■ **Work task**:
Copy all lines below that use the word "scroll".

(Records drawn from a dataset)
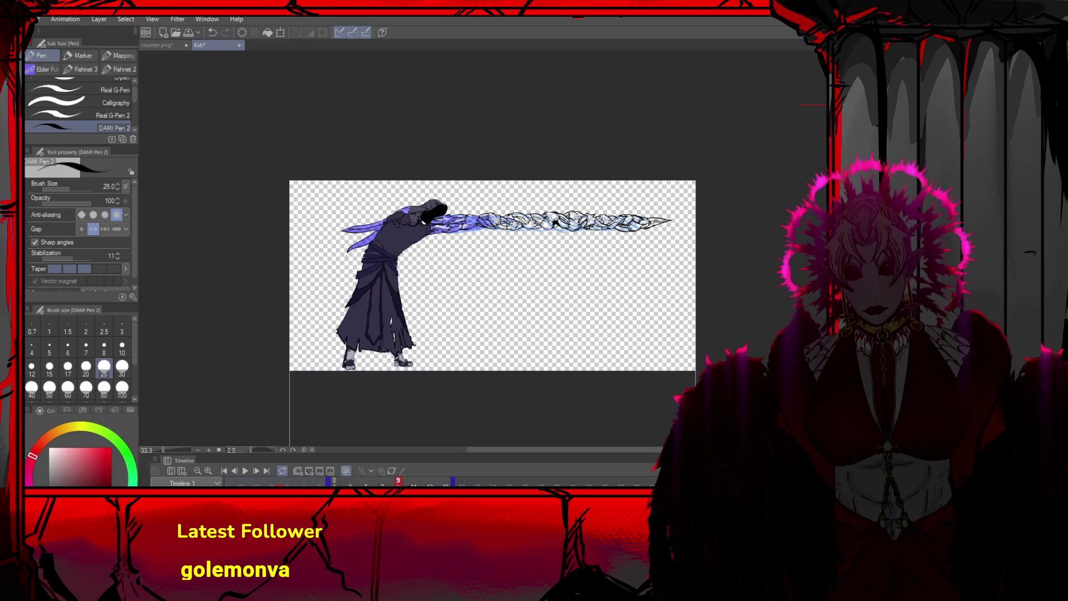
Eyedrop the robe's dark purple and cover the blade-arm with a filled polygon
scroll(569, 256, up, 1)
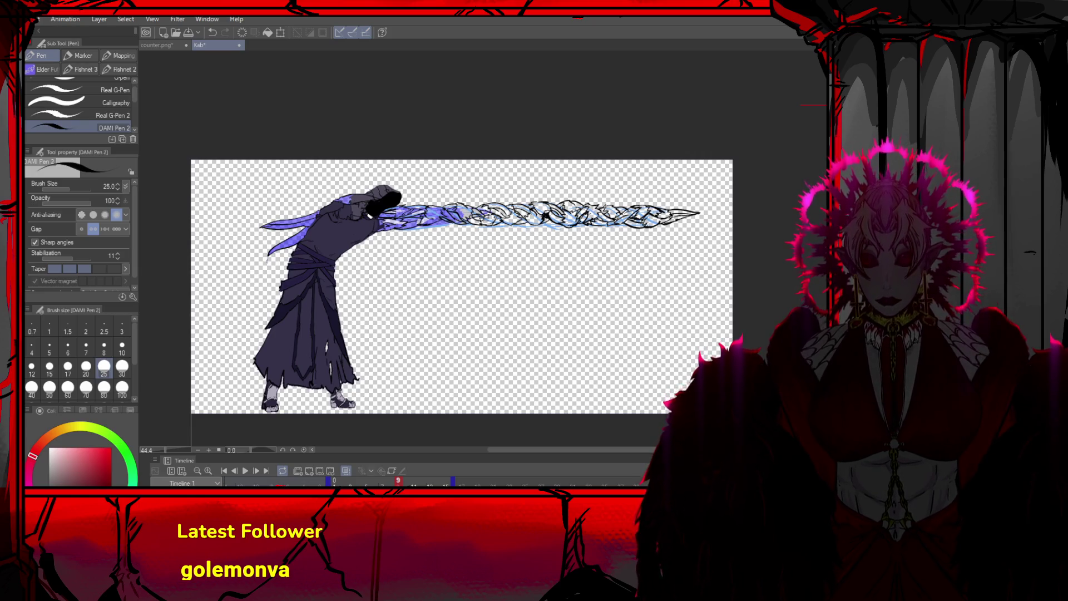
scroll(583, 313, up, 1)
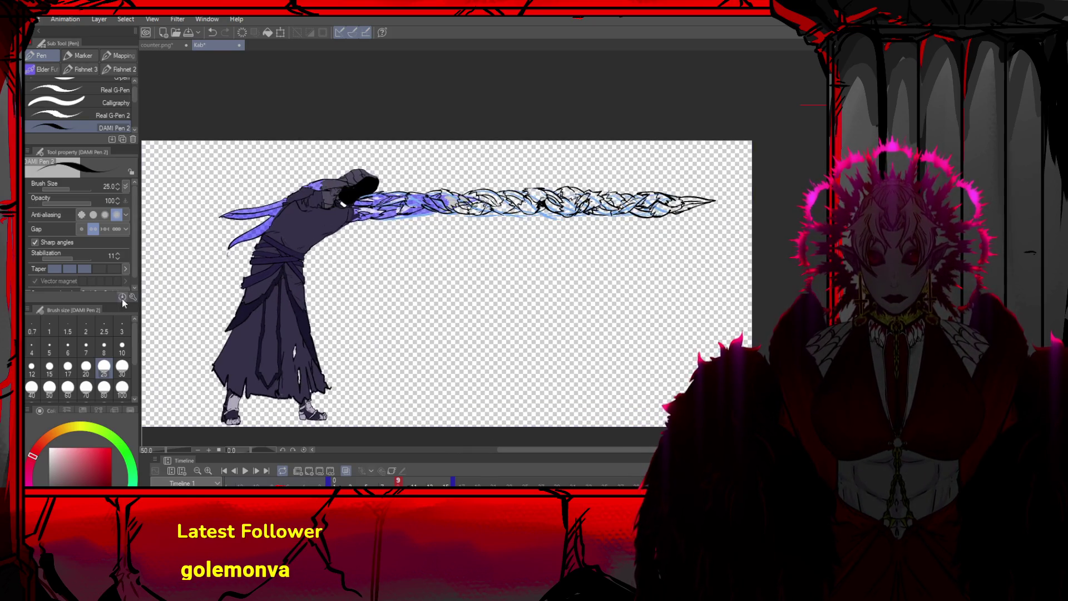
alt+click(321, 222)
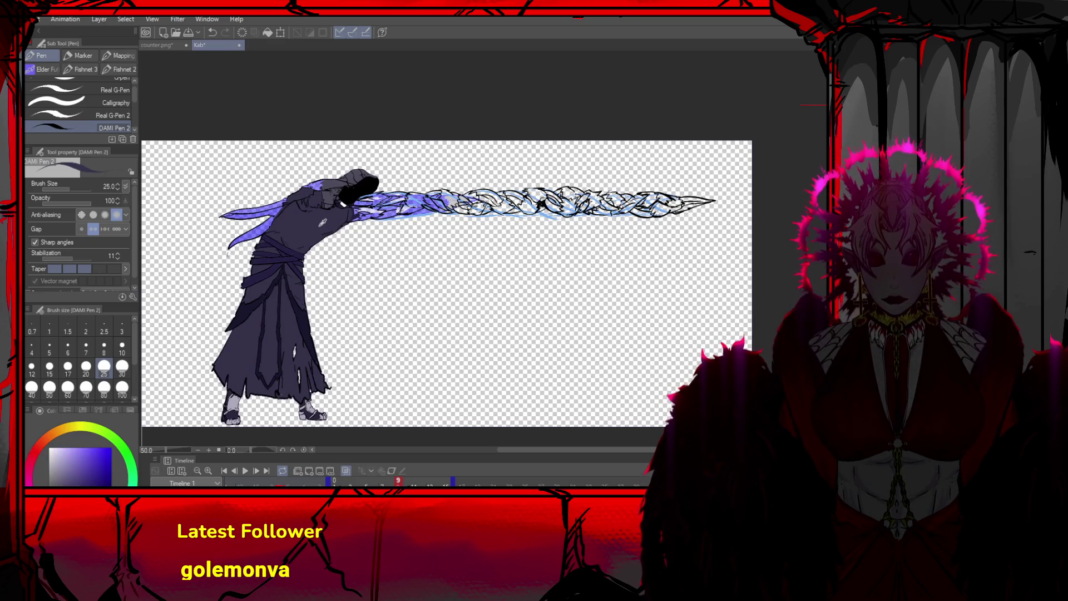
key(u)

■ **Response to this task**:
scroll(569, 256, up, 1)
scroll(583, 313, up, 1)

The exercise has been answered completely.